= Northeast Coast campaign (1676) =

The Northeast Coast campaign of 1676 took place during King Philip's War. It involved the Wabanaki Confederacy raiding colonial American settlements along the New England Colonies/Acadia border in present-day Maine. In the first month, they laid waste to 15 leagues (approximately 45 mi) of the coast east of Casco. They killed and captured colonists and burned many farms, blunting the tide of colonial American expansion. The campaign led colonists to abandon the region and retreat to Salem, Massachusetts. The campaign is most notable for Richard Waldron entering the war, the death of Chief Mog, and the attack on the Mi’kmaq that initiated their involvement in the war.

== Historical context ==
Jean-Vincent d'Abbadie de Saint-Castin was ordered by the Governor of Quebec to organize all the natives "throughout the whole colony of Acadia to adopt the interests of the king of France." Historian Georges Salagnac writes that, "One may reasonably suppose that Saint-Castin began to exercise his talents as a military counsellor on the occasion of this war." The people of Boston thought Castin was influencing the Wabanaki strategy and supplying them with superior equipment. The campaign of 1676 followed the one of 1675.

== The campaign ==

On August 11, a Wabanaki attack on Falmouth resulted in 34 settlers being killed or captured. On August 13, the Wabanaki attacked Richard Hammond's fortified house in present-day Woolwich, killing fourteen, while two escaped. The following day, they raided the best fortified settlement in the region, the trading post of Thomas Clarke and Thomas Lake near Woolwich on Arrosic Island, killing Thomas Lake and others while Sylvanus Davis escaped. (Major Waldron arrived the following February and found Lake's body frozen and sent it to Boston to be buried. He also removed two cannon.) Several weeks later, on September 2, the Wabanaki secured a garrison on Jewells Island in Casco Bay.

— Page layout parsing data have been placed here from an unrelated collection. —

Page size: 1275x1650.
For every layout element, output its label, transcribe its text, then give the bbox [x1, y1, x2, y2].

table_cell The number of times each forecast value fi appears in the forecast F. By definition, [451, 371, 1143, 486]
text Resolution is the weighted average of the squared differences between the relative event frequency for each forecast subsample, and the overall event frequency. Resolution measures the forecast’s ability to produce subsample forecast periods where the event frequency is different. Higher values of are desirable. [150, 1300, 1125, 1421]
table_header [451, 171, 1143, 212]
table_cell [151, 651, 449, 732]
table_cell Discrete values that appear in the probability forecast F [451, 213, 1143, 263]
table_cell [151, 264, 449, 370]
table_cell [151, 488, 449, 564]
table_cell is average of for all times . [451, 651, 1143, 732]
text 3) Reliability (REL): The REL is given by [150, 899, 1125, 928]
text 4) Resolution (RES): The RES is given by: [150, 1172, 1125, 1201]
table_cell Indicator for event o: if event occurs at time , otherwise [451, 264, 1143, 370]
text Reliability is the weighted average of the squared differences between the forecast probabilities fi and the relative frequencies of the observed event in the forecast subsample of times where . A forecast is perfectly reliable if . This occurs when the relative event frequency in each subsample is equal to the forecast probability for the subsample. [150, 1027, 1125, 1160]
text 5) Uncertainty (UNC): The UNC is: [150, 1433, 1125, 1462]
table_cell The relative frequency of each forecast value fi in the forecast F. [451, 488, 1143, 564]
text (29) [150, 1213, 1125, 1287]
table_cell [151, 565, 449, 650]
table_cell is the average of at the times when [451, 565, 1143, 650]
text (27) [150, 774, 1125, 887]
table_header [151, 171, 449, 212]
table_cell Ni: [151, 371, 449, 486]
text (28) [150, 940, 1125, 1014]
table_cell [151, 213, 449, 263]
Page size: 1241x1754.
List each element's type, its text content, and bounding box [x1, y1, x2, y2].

The Wabanaki also attacked a settlement at Sheepscot River at Merrymeeting Bay. William Phips rescued local settlers by bringing them on board his ship, forgoing his cargo of lumber. Although he was financially ruined (the Wabanaki having destroyed the shipyard and his intended cargo), he was seen as a hero in Boston. On September 7, 1676, Richard Waldon tricked 200 Wabanaki who believed they were meeting with him to establish a peace. They were disarmed without any deaths on either side. Seven or eight Indians accused of killing settlers were hanged, and the rest were sold into slavery. On September 24 and 25, the Wabanaki raided Wells twice, killing a total of three people. Also on September 25, they raided York, Maine, killing 40 people.

On October 12, 1676, at present-day Scarborough (formerly Black Point), led by Chief Mog, the Wabanaki laid siege to the garrison, which was immediately abandoned by the colonists. Waldron gave the order to seize all the Wabanaki "of the East" who had been raiding the New England villages along the border with Acadia. On November 9, 1676, American militiamen stopped at Machias and took nine Wabanaki captive. They sailed to Cape Sable Island (Nova Scotia) and 17 members of Mi’kmaq families were taken captive, including the local chief and his wife. They were taken as slaves and sold to the Portuguese in the Azores. The Wabanaki also destroyed Fort Pemaquid during the campaign.

== Afterward ==
The campaign was followed by the Northeast Coast campaign (1677).